What is expected: Lay out every line of text in the records below as a numbered list, leaving out blank lines.

[Records taken from a dataset]
=== Begin Enclosure ===

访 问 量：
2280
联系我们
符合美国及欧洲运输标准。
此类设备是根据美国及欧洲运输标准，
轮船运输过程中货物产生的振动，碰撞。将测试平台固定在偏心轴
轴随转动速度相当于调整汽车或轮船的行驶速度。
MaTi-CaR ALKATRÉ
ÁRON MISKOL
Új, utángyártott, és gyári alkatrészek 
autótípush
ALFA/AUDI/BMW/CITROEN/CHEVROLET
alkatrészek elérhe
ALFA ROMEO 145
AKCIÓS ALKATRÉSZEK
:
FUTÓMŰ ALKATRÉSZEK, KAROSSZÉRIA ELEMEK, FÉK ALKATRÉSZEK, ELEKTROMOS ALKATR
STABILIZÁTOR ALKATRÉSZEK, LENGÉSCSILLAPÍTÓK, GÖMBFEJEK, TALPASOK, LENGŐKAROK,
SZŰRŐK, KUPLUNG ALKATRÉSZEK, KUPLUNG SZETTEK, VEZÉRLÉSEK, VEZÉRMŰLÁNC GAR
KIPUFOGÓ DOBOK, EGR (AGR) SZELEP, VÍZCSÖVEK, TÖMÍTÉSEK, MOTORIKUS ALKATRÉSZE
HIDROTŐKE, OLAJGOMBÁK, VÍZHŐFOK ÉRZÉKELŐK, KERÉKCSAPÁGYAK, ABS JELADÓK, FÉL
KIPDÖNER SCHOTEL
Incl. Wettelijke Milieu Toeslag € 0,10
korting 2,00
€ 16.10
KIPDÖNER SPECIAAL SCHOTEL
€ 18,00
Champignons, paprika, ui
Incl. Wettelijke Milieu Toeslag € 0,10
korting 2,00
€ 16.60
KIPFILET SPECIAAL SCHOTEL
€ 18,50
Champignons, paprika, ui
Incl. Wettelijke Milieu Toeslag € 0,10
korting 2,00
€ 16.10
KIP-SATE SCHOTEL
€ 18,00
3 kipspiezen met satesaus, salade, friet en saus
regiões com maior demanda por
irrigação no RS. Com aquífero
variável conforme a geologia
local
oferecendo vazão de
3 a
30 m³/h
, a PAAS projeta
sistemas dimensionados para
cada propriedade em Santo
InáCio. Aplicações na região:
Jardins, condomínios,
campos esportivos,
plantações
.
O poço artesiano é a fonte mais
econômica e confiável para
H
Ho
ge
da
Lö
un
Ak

=== End Enclosure ===

Task output:
1. 访 问 量：
2. 2280
3. 联系我们
4. 符合美国及欧洲运输标准。
5. 此类设备是根据美国及欧洲运输标准，
6. 轮船运输过程中货物产生的振动，碰撞。将测试平台固定在偏心轴
7. 轴随转动速度相当于调整汽车或轮船的行驶速度。
8. MaTi-CaR ALKATRÉ
9. ÁRON MISKOL
10. Új, utángyártott, és gyári alkatrészek 
11. autótípush
12. ALFA/AUDI/BMW/CITROEN/CHEVROLET
13. alkatrészek elérhe
14. ALFA ROMEO 145
15. AKCIÓS ALKATRÉSZEK
16. :
17. FUTÓMŰ ALKATRÉSZEK, KAROSSZÉRIA ELEMEK, FÉK ALKATRÉSZEK, ELEKTROMOS ALKATR
18. STABILIZÁTOR ALKATRÉSZEK, LENGÉSCSILLAPÍTÓK, GÖMBFEJEK, TALPASOK, LENGŐKAROK,
19. SZŰRŐK, KUPLUNG ALKATRÉSZEK, KUPLUNG SZETTEK, VEZÉRLÉSEK, VEZÉRMŰLÁNC GAR
20. KIPUFOGÓ DOBOK, EGR (AGR) SZELEP, VÍZCSÖVEK, TÖMÍTÉSEK, MOTORIKUS ALKATRÉSZE
21. HIDROTŐKE, OLAJGOMBÁK, VÍZHŐFOK ÉRZÉKELŐK, KERÉKCSAPÁGYAK, ABS JELADÓK, FÉL
22. KIPDÖNER SCHOTEL
23. Incl. Wettelijke Milieu Toeslag € 0,10
24. korting 2,00
25. € 16.10
26. KIPDÖNER SPECIAAL SCHOTEL
27. € 18,00
28. Champignons, paprika, ui
29. Incl. Wettelijke Milieu Toeslag € 0,10
30. korting 2,00
31. € 16.60
32. KIPFILET SPECIAAL SCHOTEL
33. € 18,50
34. Champignons, paprika, ui
35. Incl. Wettelijke Milieu Toeslag € 0,10
36. korting 2,00
37. € 16.10
38. KIP-SATE SCHOTEL
39. € 18,00
40. 3 kipspiezen met satesaus, salade, friet en saus
41. regiões com maior demanda por
42. irrigação no RS. Com aquífero
43. variável conforme a geologia
44. local
45. oferecendo vazão de
46. 3 a
47. 30 m³/h
48. , a PAAS projeta
49. sistemas dimensionados para
50. cada propriedade em Santo
51. InáCio. Aplicações na região:
52. Jardins, condomínios,
53. campos esportivos,
54. plantações
55. .
56. O poço artesiano é a fonte mais
57. econômica e confiável para
58. H
59. Ho
60. ge
61. da
62. Lö
63. un
64. Ak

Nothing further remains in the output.